In Pisa 2006, for example, about half the participating pupils were not asked any questions on reading, and only one in 10 pupils was tested on all 28 questions. Similarly, half the participating pupils were not tested at all on maths, even though full rankings were produced for both subjects. Science, the main focus of Pisa for that year, was the only subject that all participating pupils were tested on.
The basic reason for this is straightforward – if all pupils took all of the questions, the tests would be too long. However, Pisa still assigned reading scores to 15-year-olds who did not answer any reading questions, with the same true for maths, so that there was a full set of data to calculate country scores and rankings.
The Organisation for Economic Cooperation and Development (OECD), which runs Pisa, says it is a “system-level assessment” rather than a measurement of individual achievement.

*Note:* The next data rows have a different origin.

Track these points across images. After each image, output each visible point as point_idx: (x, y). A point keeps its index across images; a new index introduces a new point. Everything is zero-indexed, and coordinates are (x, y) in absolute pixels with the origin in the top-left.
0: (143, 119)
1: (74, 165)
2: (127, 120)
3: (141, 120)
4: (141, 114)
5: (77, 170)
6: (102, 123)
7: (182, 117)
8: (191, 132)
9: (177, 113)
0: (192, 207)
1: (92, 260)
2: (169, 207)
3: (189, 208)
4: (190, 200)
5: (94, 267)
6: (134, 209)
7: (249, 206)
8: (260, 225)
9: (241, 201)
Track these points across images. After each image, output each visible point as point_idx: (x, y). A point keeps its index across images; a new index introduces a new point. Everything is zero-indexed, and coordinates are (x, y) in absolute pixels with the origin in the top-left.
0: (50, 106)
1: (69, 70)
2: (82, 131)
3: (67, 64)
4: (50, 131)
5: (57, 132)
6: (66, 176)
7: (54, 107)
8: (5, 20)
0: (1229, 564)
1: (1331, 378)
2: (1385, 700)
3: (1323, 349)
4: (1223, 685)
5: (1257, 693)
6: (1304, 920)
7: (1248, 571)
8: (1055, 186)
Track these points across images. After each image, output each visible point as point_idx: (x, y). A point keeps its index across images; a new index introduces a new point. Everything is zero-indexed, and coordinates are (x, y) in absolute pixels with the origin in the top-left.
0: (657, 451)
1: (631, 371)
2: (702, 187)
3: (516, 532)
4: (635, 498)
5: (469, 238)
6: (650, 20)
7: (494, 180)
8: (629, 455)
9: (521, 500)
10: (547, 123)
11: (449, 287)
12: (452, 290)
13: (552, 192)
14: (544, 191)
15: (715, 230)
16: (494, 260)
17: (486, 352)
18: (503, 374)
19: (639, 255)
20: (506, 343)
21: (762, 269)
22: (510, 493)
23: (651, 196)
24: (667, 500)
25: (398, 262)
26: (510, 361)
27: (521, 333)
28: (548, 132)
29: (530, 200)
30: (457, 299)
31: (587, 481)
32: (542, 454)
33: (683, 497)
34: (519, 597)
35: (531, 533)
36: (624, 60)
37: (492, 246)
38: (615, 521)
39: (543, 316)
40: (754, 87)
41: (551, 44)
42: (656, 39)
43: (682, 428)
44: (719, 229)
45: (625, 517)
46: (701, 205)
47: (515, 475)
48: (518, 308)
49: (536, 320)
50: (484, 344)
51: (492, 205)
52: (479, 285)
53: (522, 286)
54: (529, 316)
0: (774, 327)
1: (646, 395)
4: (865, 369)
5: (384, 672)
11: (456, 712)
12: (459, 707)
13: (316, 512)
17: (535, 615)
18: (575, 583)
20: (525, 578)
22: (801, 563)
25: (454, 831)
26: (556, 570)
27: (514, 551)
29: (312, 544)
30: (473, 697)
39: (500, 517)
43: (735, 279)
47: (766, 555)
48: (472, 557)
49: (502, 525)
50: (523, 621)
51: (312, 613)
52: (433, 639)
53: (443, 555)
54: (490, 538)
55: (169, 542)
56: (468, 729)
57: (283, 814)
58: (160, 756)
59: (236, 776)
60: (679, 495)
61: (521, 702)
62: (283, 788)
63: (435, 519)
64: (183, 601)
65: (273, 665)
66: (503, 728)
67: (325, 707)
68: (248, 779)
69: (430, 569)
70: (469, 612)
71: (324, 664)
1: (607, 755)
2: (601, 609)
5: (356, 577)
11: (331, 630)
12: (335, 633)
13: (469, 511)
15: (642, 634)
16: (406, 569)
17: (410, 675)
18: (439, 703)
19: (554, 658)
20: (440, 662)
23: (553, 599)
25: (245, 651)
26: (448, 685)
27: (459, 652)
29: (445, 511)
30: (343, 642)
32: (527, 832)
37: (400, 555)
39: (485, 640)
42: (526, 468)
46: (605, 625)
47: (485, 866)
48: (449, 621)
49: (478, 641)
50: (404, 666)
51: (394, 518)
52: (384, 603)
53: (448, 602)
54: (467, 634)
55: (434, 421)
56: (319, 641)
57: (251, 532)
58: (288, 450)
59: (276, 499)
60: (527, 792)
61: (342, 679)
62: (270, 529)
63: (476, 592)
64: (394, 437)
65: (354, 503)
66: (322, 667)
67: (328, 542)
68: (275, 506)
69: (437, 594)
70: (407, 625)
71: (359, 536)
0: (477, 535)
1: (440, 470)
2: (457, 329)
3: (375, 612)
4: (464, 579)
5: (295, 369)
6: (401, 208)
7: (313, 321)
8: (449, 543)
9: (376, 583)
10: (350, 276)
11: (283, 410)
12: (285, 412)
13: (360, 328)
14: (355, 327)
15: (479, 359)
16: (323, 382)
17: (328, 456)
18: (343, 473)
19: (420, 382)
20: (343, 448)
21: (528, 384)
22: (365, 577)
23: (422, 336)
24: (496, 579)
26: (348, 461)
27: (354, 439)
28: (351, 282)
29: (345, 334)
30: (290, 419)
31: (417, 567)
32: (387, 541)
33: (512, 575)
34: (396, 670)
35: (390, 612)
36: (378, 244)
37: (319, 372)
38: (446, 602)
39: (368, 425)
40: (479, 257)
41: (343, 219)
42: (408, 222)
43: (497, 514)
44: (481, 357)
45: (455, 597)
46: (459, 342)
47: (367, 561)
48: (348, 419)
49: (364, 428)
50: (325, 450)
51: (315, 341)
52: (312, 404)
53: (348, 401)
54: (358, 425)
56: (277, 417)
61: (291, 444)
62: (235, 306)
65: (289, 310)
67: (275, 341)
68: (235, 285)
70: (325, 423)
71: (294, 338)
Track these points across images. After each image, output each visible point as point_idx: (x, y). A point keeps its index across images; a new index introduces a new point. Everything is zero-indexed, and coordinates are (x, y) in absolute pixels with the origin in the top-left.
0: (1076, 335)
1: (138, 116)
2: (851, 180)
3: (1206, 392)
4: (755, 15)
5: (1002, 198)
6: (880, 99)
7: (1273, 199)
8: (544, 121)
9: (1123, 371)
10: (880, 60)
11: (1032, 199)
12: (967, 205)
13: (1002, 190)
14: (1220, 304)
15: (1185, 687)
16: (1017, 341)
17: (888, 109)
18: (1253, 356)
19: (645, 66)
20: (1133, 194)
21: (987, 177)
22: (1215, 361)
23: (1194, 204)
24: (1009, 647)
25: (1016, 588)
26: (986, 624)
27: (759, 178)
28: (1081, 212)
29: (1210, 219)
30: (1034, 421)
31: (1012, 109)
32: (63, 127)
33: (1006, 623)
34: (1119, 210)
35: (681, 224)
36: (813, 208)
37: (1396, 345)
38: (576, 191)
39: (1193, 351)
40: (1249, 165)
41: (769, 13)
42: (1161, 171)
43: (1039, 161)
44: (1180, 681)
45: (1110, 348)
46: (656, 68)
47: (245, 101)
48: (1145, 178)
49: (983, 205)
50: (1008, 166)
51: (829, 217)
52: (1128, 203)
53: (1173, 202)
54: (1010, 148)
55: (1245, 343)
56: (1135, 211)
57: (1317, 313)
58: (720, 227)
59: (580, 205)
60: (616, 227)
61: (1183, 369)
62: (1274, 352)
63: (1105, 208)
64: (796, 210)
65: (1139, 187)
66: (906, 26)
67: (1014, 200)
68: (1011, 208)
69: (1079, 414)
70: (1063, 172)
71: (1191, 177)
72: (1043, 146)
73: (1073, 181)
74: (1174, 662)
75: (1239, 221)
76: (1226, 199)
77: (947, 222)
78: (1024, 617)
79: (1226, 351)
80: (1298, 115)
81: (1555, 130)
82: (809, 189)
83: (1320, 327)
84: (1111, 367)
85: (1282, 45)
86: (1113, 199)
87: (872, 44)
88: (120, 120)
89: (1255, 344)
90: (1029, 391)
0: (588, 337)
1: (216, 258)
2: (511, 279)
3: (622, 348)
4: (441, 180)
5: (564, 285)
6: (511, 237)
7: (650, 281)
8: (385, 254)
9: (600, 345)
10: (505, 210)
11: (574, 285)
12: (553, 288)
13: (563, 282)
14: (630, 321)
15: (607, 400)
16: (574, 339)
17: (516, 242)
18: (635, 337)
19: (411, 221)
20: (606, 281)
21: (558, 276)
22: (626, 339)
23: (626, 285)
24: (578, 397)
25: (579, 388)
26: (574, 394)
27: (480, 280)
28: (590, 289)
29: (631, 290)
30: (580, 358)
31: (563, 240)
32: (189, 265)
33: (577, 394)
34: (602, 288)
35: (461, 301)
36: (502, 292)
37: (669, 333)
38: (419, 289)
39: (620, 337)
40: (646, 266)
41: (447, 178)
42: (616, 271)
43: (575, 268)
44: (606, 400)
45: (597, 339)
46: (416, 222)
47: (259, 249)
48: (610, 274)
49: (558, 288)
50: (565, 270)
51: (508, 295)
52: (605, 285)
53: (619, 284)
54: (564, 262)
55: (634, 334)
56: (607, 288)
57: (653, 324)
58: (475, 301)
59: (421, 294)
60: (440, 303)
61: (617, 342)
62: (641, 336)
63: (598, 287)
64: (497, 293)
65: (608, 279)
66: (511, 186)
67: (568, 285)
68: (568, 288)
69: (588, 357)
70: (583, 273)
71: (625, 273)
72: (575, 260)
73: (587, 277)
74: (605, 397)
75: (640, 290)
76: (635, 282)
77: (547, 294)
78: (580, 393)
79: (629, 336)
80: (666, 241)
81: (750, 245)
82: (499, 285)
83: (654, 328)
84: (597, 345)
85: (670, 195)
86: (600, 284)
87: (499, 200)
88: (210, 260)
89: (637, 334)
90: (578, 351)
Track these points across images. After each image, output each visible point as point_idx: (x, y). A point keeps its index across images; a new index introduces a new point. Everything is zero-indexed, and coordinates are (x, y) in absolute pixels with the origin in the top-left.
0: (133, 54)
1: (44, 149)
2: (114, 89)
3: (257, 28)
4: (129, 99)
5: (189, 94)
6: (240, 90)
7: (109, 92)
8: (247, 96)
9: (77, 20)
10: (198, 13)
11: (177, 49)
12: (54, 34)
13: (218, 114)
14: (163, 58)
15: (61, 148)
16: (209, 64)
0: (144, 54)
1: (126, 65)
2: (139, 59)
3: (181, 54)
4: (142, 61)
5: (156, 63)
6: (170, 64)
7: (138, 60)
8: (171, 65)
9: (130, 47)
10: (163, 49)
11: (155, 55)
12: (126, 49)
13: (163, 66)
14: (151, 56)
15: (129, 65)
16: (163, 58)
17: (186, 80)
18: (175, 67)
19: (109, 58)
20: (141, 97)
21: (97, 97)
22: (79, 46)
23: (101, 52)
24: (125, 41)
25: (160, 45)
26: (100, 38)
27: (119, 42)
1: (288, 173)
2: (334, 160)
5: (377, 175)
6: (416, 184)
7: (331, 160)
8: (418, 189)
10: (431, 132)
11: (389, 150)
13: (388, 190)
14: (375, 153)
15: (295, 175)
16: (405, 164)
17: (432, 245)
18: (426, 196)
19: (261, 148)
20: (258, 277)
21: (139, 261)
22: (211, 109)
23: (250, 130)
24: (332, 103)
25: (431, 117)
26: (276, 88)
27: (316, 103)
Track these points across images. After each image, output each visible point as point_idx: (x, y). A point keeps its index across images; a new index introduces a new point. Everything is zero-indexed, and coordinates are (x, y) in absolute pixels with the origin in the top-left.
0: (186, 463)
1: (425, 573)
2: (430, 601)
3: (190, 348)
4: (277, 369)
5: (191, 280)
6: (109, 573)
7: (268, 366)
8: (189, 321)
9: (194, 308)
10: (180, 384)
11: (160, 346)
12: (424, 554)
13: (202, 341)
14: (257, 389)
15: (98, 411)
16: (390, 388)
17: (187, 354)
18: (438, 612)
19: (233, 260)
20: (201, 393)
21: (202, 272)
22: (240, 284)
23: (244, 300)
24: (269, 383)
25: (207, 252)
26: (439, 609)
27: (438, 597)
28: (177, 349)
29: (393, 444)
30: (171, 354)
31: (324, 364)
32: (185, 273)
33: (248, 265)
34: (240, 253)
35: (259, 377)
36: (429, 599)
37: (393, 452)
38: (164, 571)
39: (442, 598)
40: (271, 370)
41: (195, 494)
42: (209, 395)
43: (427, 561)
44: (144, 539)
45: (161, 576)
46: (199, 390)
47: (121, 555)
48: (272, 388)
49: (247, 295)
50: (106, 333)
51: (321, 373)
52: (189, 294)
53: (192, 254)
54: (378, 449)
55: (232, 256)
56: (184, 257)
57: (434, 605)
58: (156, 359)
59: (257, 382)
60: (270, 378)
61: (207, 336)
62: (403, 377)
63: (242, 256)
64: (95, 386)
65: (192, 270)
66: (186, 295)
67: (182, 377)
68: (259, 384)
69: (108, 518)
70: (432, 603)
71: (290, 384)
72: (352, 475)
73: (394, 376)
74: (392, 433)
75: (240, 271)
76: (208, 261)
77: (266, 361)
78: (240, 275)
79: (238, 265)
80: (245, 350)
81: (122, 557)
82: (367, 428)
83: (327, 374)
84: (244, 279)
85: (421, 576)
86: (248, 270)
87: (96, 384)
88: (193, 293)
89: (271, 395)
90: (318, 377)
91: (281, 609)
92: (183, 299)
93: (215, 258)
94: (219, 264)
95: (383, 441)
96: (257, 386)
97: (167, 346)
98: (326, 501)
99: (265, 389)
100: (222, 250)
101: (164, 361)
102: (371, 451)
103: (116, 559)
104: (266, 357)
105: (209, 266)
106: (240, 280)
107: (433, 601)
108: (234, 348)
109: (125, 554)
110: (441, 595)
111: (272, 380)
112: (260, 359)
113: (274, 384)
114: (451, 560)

So, it argues, there is nothing wrong with calculating “plausible valuables” for pupils who were never asked particular questions.
To work out what these values should be, scores from pupils who did answer the questions are fed into a statistical “scaling model”. Up to and including Pisa 2012, the scaling model Pisa used was the “Rasch model” – a choice that turned out to be the subject of huge academic controversy.
As TES revealed in 2013, Professor Svend Kreiner, a Danish expert in Rasch, argued that it was a completely unsuitable model for Pisa and wouldn’t work, because the questions used had different levels of difficulty in different countries. As a result, he said, Pisa’s comparisons between countries were “meaningless” and “useless”.
Dr Hugh Morrison, a mathematician at Queen’s University Belfast, went further and argued that the Rasch model itself was “utterly wrong” and rendered Pisa rankings “valueless”.
At the time the OECD stuck to its guns and robustly rejected the criticism.
But in a TES interview last month, Andreas Schleicher, OECD education director, took a very different stance when he was asked about academic criticisms of Pisa. “The ones that are constant are ones that have helped shape Pisa, a lot, and our thinking as well,” he said.
When TES then brought up the criticisms of Rasch and asked whether the model was still being used, Schleicher responded: “No, we have now changed to a…That’s a good example where actually over the last few cycles, we started in 2009 to modify the Rasch model and then in 2012 we used a two-parameter variant and now in 2015 we have used the full three-parameter model that those [critics] were recommending.”
According to a subsequent interview with Pisa lead analyst Miyako Ikeda, Pisa has not actually abandoned Rasch altogether. But it has moved away from it – a change she says was brought in from 2015 rather than 2009 or 2012.
According to Ikeda, Pisa used a two parameter scaling model for the first time last year. As well looking at the level of difficulty of each question, as Rasch does, the model also takes into account how effective the question is at measuring performance; for example whether any difficulty is down to its core competence or extraneous factors such as the language it is asked in.
Pisa now uses a mix of Rasch and the two-parameter model, depending on the question, in what Ikeda describes as a “hybrid” solution. But she says there are no plans to introduce a three-parameter model – which would also take into account how guessable questions are, as well as their level of difficulty and discrimination – because that would make the test too long.
The differences between Ikeda’s and Schleicher’s accounts are worth highlighting, not to be facetious but because they illustrate how difficult it can be to fully explain the highly technical, but crucial, details, even for those at the heart of Pisa.